Это был единственный раз, когда она открыла рот. Вопреки обыкновению, она говорила без всякой злобы, очень спокойно, словно и вправду хотела, чтобы мы помогли ей распутать тот сложный клубок, в который сплелась жизнь нашего квартала. Изъяснялась она на диалекте, как будто скромно напоминала нам: я не пользуюсь никакими трюками, я такая, какая есть. Рассказывая о самых разных вещах, она просто называла их, не стараясь, опять-таки вопреки обыкновению, подвести под них какую-либо общую основу. Справедливости ради следует добавить, что раньше ни она, ни я никогда не слышали, чтобы слово «торгаш» произносили с таким презрением. Точно так же ни она, ни я никогда не слышали ни о каких налогах — наши родители, друзья, мужья и другие родственники жили так, словно никаких налогов не существовало, а в школе тщательно избегали всего, что хотя бы косвенно касалось политики. Каким-то образом Лиле удалось разрушить все волнующее очарование этого дня. После ее вмешательства Нино попытался было вернуться к прежней теме, но его запал угас, и он опять начал шутить по поводу их совместного с Бруно проживания, дескать, они питаются исключительно яичницей с колбасой и пьют слишком много вина. Мне показалось, его немного смутили собственные откровения, и он испытал явное облегчение, когда завидел возвращавшихся Пинуччу и Бруно. Волосы у них были мокрые, видимо, они только что искупались, и оба грызли кокосы.

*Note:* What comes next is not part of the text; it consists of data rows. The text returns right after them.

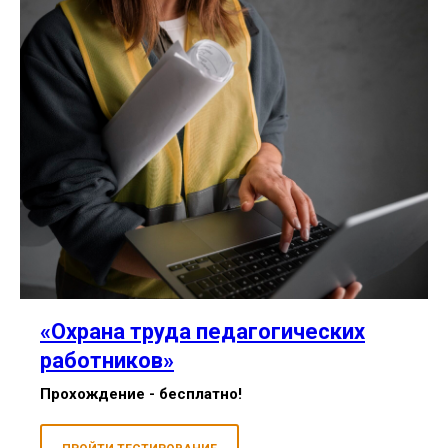
«Охрана труда педагогических
работников»
Прохождение - бесплатно!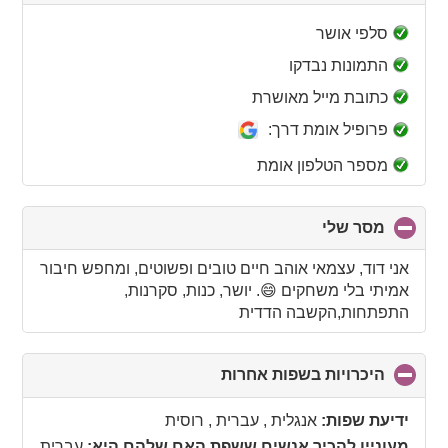
to
collapse
סלפי אושר
contents
התמונות נבדקו
כתובת מייל מאושרת
פרופיל אומת דרך:
מספר הטלפון אומת
מסר שלי
click
to
collapse
אני דוד, עצמאי אוהב חיים טובים ופשוטים, ומחפש חיבור
contents
אמיתי בלי משחקים 😄. יושר, כנות, סקרנות,
התפתחות,הקשבה הדדית
היכרויות בשפות אחרות
click
to
collapse
ידיעת שפות:
אנגלית , עברית , רוסית
contents
מעוניין להכיר אנשים ששפת האם שלהם היא:
עברית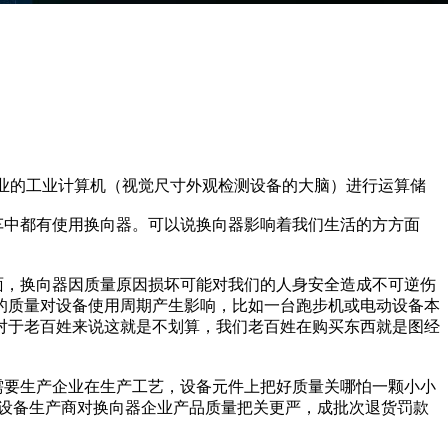
业的工业计算机（视觉尺寸外观检测设备的大脑）进行运算储
中都有使用换向器。可以说换向器影响着我们生活的方方面
，换向器因质量原因损坏可能对我们的人身安全造成不可逆伤
的质量对设备使用周期产生影响，比如一台跑步机或电动设备本
对于老百姓来说这就是不划算，我们老百姓在购买东西就是图经
要生产企业在生产工艺，设备元件上把好质量关哪怕一颗小小
有设备生产商对换向器企业产品质量把关更严，成批次退货罚款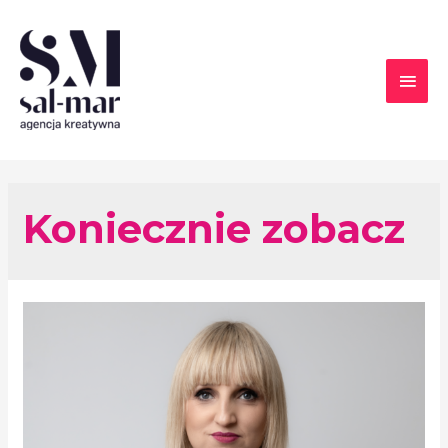
Koniecznie zobacz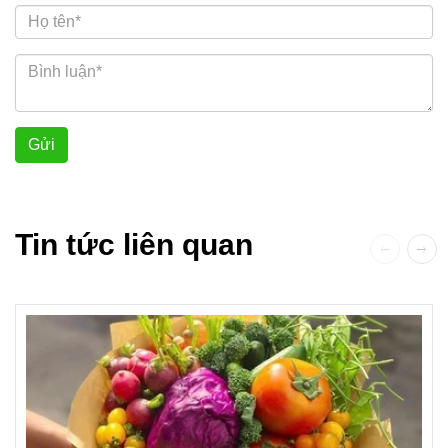
Gửi
Tin tức liên quan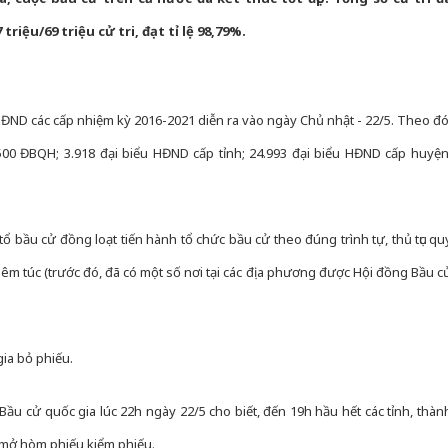
iệu/69 triệu cử tri, đạt tỉ lệ 98,79%.
ĐND các cấp nhiệm kỳ 2016-2021 diễn ra vào ngày Chủ nhật - 22/5. Theo đó
 500 ĐBQH; 3.918 đại biểu HĐND cấp tỉnh; 24.993 đại biểu HĐND cấp huyện
ổ bầu cử đồng loạt tiến hành tổ chức bầu cử theo đúng trình tự, thủ tục qu
hiêm túc (trước đó, đã có một số nơi tại các địa phương được Hội đồng Bầu c
gia bỏ phiếu.
u cử quốc gia lúc 22h ngày 22/5 cho biết, đến 19h hầu hết các tỉnh, thàn
 mở hòm phiếu kiểm phiếu.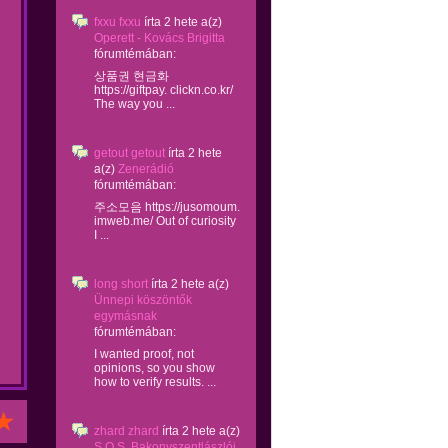
fxxu fxxu
írta
2 hete
a(z)
Operett - Kovács Brigitta
fórumtémában:
상품권 현금화
https://giftpay. clickn.co.kr/
The way you ...
getout getout
írta
2 hete
a(z)
Zenerádió
fórumtémában:
주소모음 https://jusomoum.
imweb.me/ Out of curiosity
I ...
long short
írta
2 hete
a(z)
Ünnepi köszöntők
egymásnak
fórumtémában:
I wanted proof, not
opinions, so you show
how to verify results. ...
zhard zhard
írta
2 hete
a(z)
S.O.S. Bakonyszentlászlói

— Отлично прогулялись! — воскликнула Пина, но посмотрела на нас с Лилой таким взглядом, что в нем ясно читалось: ах вы мерзавки, сплавили меня куда подальше, да еще навязали мне бог знает кого.
Мы начали прощаться, и я немного проводила ребят по пляжу, чтобы лишний раз подчеркнуть: это мои друзья и приходили они ко мне.

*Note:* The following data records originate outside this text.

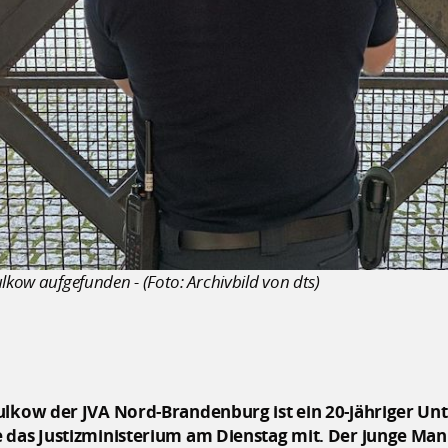
lkow aufgefunden - (Foto: Archivbild von dts)
ulkow der JVA Nord-Brandenburg ist ein 20-jähriger U
 das Justizministerium am Dienstag mit. Der junge Mann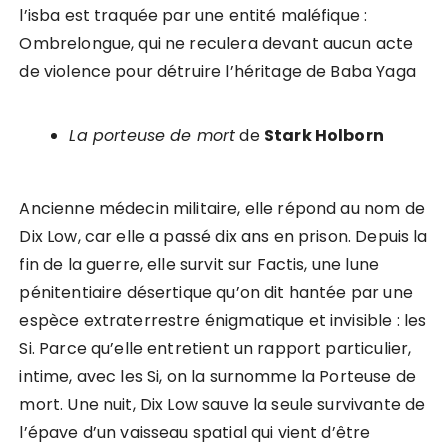
l’isba est traquée par une entité maléfique :
Ombrelongue, qui ne reculera devant aucun acte
de violence pour détruire l’héritage de Baba Yaga
La porteuse de mort
de
Stark Holborn
Ancienne médecin militaire, elle répond au nom de
Dix Low, car elle a passé dix ans en prison. Depuis la
fin de la guerre, elle survit sur Factis, une lune
pénitentiaire désertique qu’on dit hantée par une
espèce extraterrestre énigmatique et invisible : les
Si. Parce qu’elle entretient un rapport particulier,
intime, avec les Si, on la surnomme la Porteuse de
mort. Une nuit, Dix Low sauve la seule survivante de
l’épave d’un vaisseau spatial qui vient d’être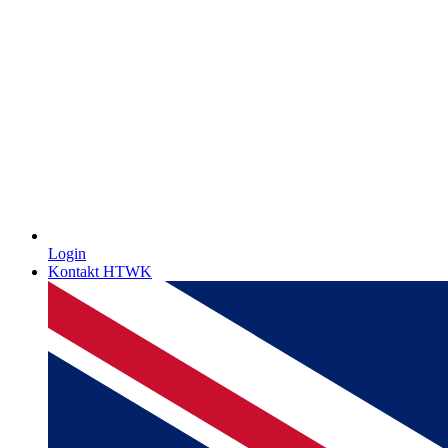
Login
Kontakt HTWK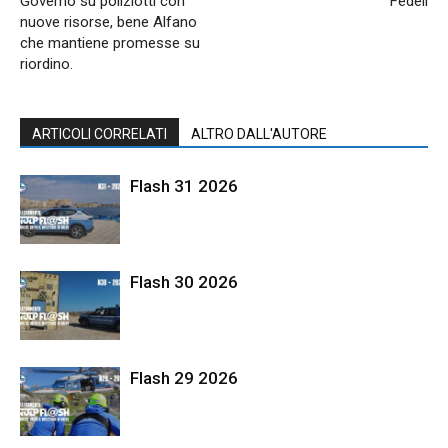
Governo su poliziotti con
Fedeli
nuove risorse, bene Alfano
che mantiene promesse su
riordino.
ARTICOLI CORRELATI
ALTRO DALL'AUTORE
Flash 31 2026
Flash 30 2026
Flash 29 2026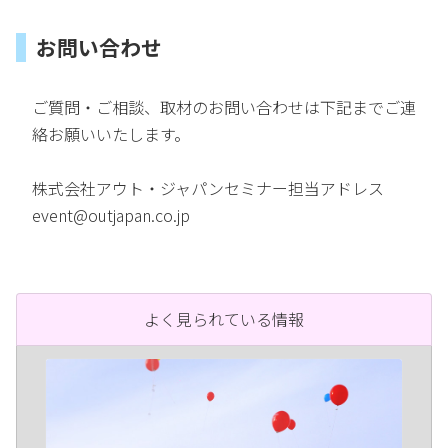
お問い合わせ
ご質問・ご相談、取材のお問い合わせは下記までご連
絡お願いいたします。
株式会社アウト・ジャパンセミナー担当アドレス
event@outjapan.co.jp
よく見られている情報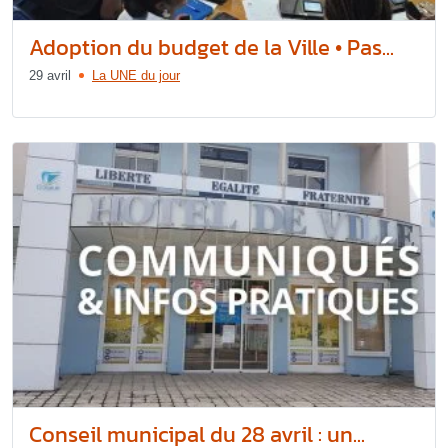
Adoption du budget de la Ville • Pas...
29 avril
La UNE du jour
Conseil municipal du 28 avril : un...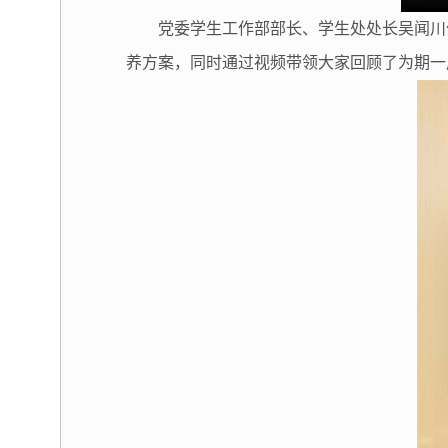
党委学生工作部部长、学生处处长吴闻川
养方案，同时通过视频带领大家回顾了为期一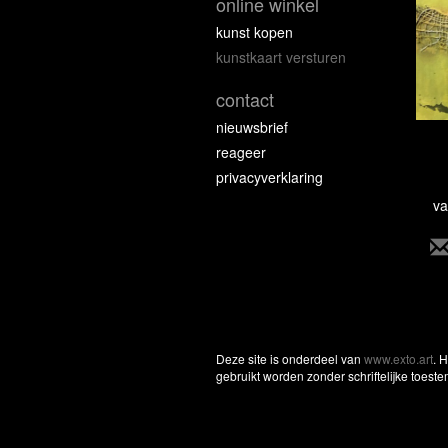
online winkel
kunst kopen
kunstkaart versturen
contact
nieuwsbrief
reageer
privacyverklaring
va
Deze site is onderdeel van
www.exto.art
. 
gebruikt worden zonder schriftelijke toest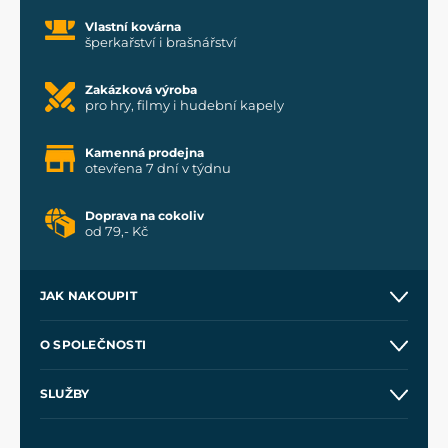
Vlastní kovárna
šperkařství i brašnářství
Zakázková výroba
pro hry, filmy i hudební kapely
Kamenná prodejna
otevřena 7 dní v týdnu
Doprava na cokoliv
od 79,- Kč
JAK NAKOUPIT
Kontakt a prodejny
O SPOLEČNOSTI
Obchodní podmínky
O nás
SLUŽBY
Velkoobchod
Naše dílny
Nákup na splátky
Zakázková výroba
Pro média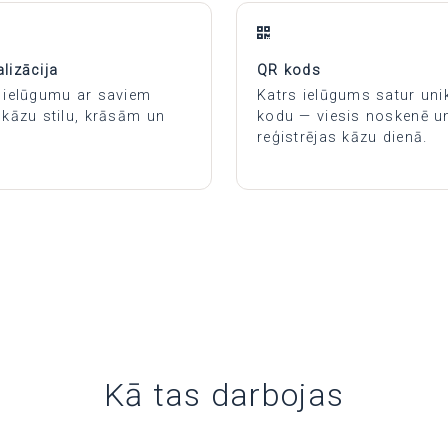
lizācija
QR kods
 ielūgumu ar saviem
Katrs ielūgums satur uni
 kāzu stilu, krāsām un
kodu — viesis noskenē u
reģistrējas kāzu dienā.
Kā tas darbojas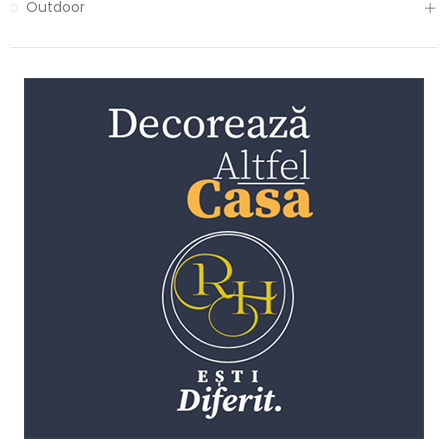
Outdoor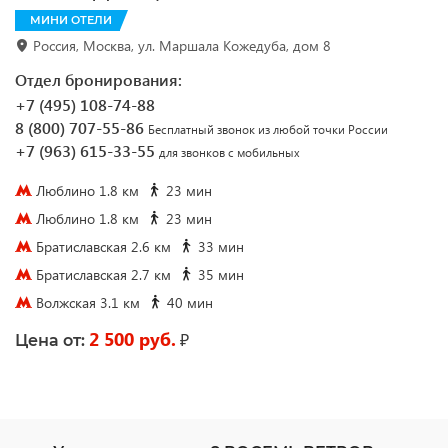
МИНИ ОТЕЛИ
Россия, Москва, ул. Маршала Кожедуба, дом 8
Отдел бронирования:
+7 (495) 108-74-88
8 (800) 707-55-86
Бесплатный звонок из любой точки России
+7 (963) 615-33-55
для звонков с мобильных
Люблино 1.8 км
23 мин
Люблино 1.8 км
23 мин
Братиславская 2.6 км
33 мин
Братиславская 2.7 км
35 мин
Волжская 3.1 км
40 мин
2 500 руб.
₽
Цена от: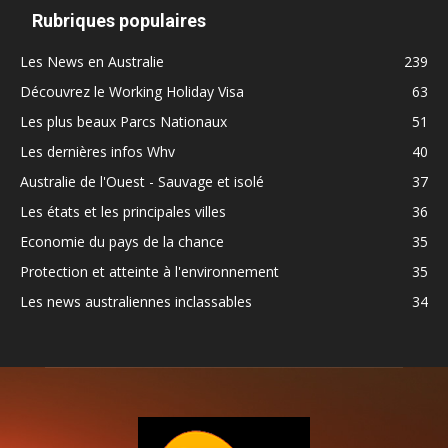
Rubriques populaires
Les News en Australie
239
Découvrez le Working Holiday Visa
63
Les plus beaux Parcs Nationaux
51
Les dernières infos Whv
40
Australie de l'Ouest - Sauvage et isolé
37
Les états et les principales villes
36
Economie du pays de la chance
35
Protection et atteinte à l'environnement
35
Les news australiennes inclassables
34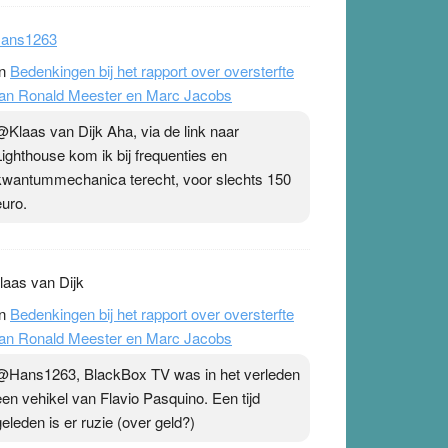
ans1263
n
Bedenkingen bij het rapport over oversterfte
an Ronald Meester en Marc Jacobs
@Klaas van Dijk Aha, via de link naar
Lighthouse kom ik bij frequenties en
kwantummechanica terecht, voor slechts 150
euro.
laas van Dijk
n
Bedenkingen bij het rapport over oversterfte
an Ronald Meester en Marc Jacobs
@Hans1263, BlackBox TV was in het verleden
een vehikel van Flavio Pasquino. Een tijd
geleden is er ruzie (over geld?)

— Бедняжка Лина, она совсем запуталась, — грустно сказал Нино.
Я кивнула, и мы расстались. Потом я зашла по колено в воду и немного постояла так, чтобы успокоиться.
Домой мы с Пинуччей возвращались в приподнятом настроении, а вот Лила выглядела задумчивой. Пина рассказала Нунции о том, что у нас были гости, и неожиданно принялась нахваливать Бруно, который не пожелал мириться с тем, что ее малыш родится, не отведав кокоса. Хоть он и студент, говорила она, но совсем не занудный; похоже, ему все равно, в чем ходить, но она заметила, что вещи на нем — плавки, рубашка и сандалии — совсем не дешевые. Ее чрезвычайно удивило, что можно быть богатым, занимаясь не тем, чем занимаются ее брат, муж и братья Солара, а чем-то другим. Она завершила свой рассказ репликой, которая неприятно меня кольнула: «На пляже мы зашли в бар, и он купил мне все, что я хотела, и даже глазом не моргнул».